Count the lines of the records that contain the word "cupcakes", and reply with only that number.

» Data:
⁂

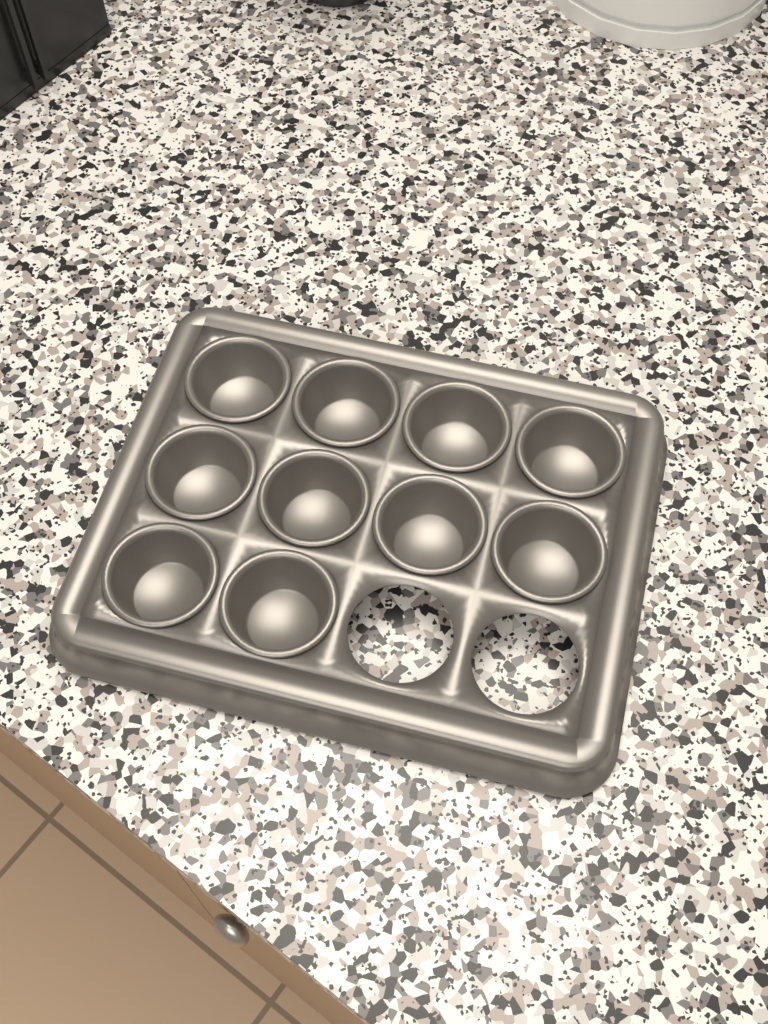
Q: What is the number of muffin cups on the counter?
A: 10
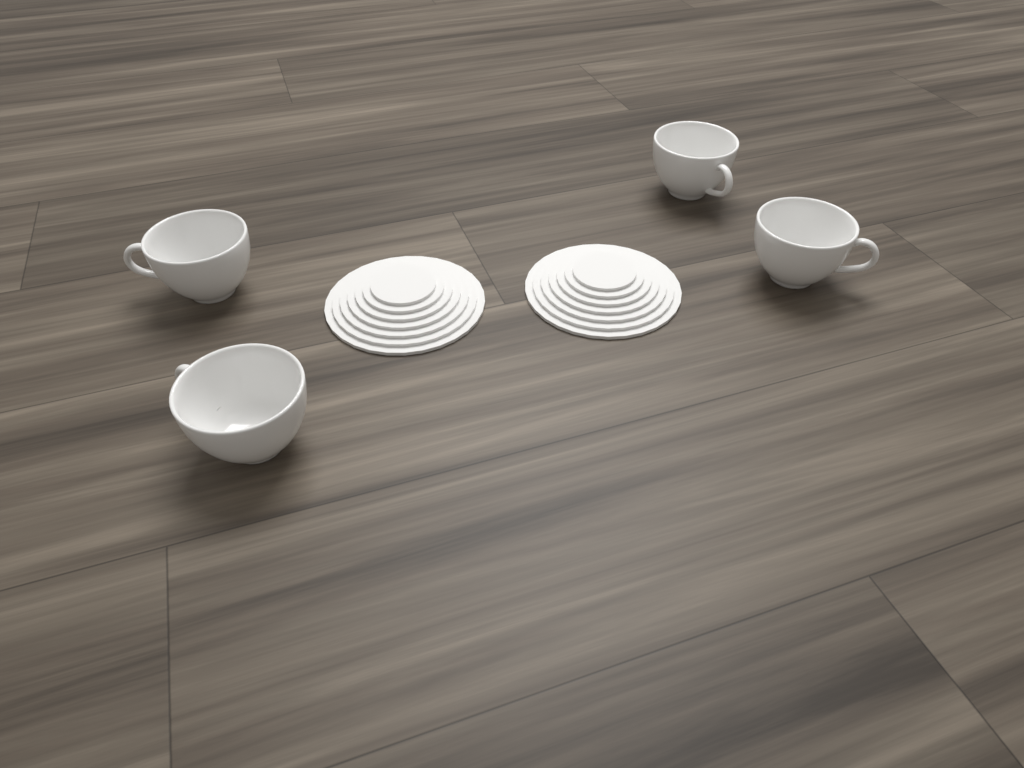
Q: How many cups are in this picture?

⁂

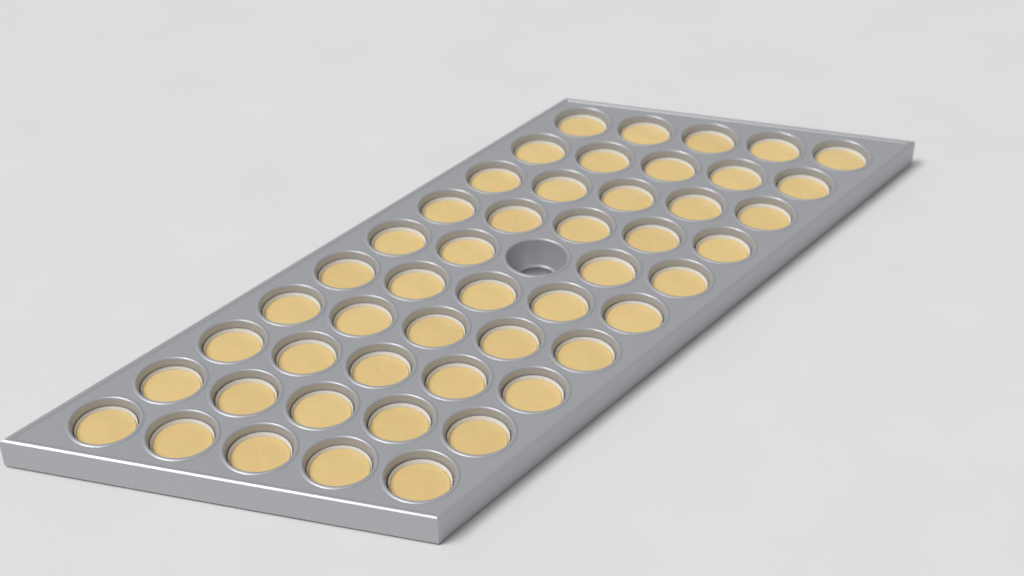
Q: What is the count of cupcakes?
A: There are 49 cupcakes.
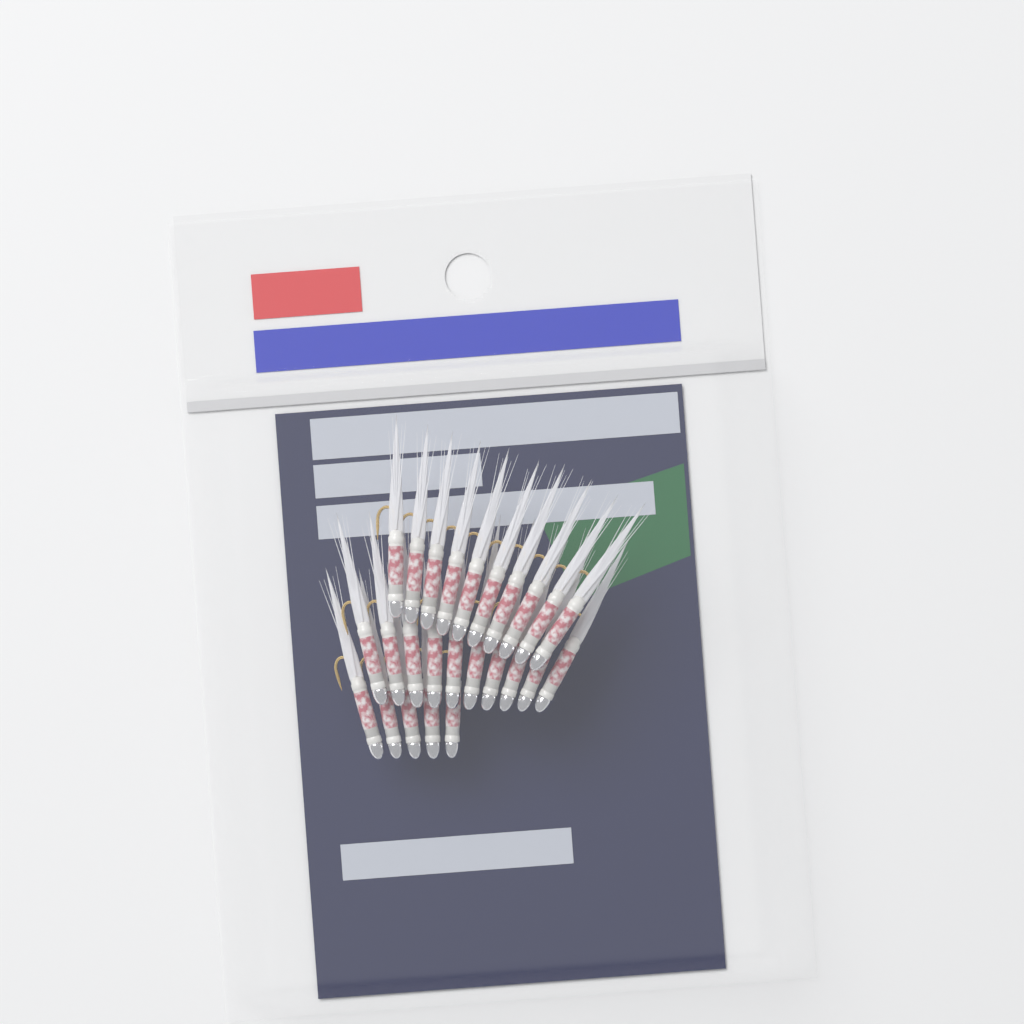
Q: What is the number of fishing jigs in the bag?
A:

⁂

» Finished exercise: 2